| Text block |
Segment Open

Last summer everyone “knew” that John Wall was the obvious player for the Wizards to select with the first pick in the NBA draft. Well, everyone not looking in this forum. In this forum (and at Arturo’s Amazing Stats), an issue was raised about John Wall. And here is how the issue was phrased:
Now it’s very important to emphasize what I am saying. I am not saying – and I repeat, I am not saying – that Wall will never be a great basketball player. What I am saying is that in college and summer league he was not a great basketball player (again, I am differentiating what Wall has done from what he might do in the future).
We have now moved further into the future (relative to where we were last summer). So what does Wall look like 64 games into his rookie season?

Segment Closed

| Raw data |
Segment Open

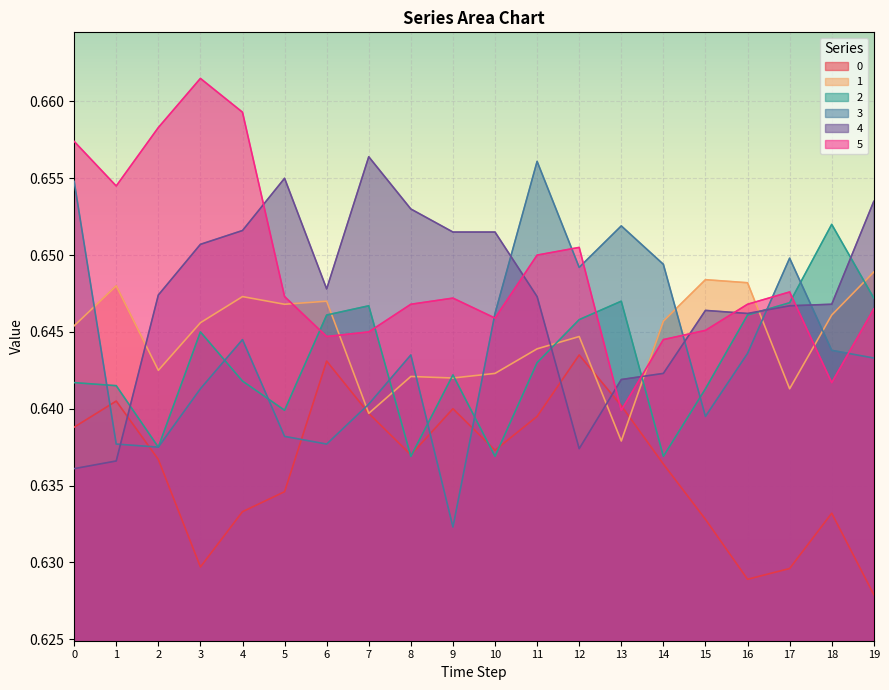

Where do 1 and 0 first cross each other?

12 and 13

Segment Closed

List every proper name (people, teams, leagues, and websites) that appears in the text above about John Wall's rookie season.

John Wall, the Wizards, the NBA, Arturo's Amazing Stats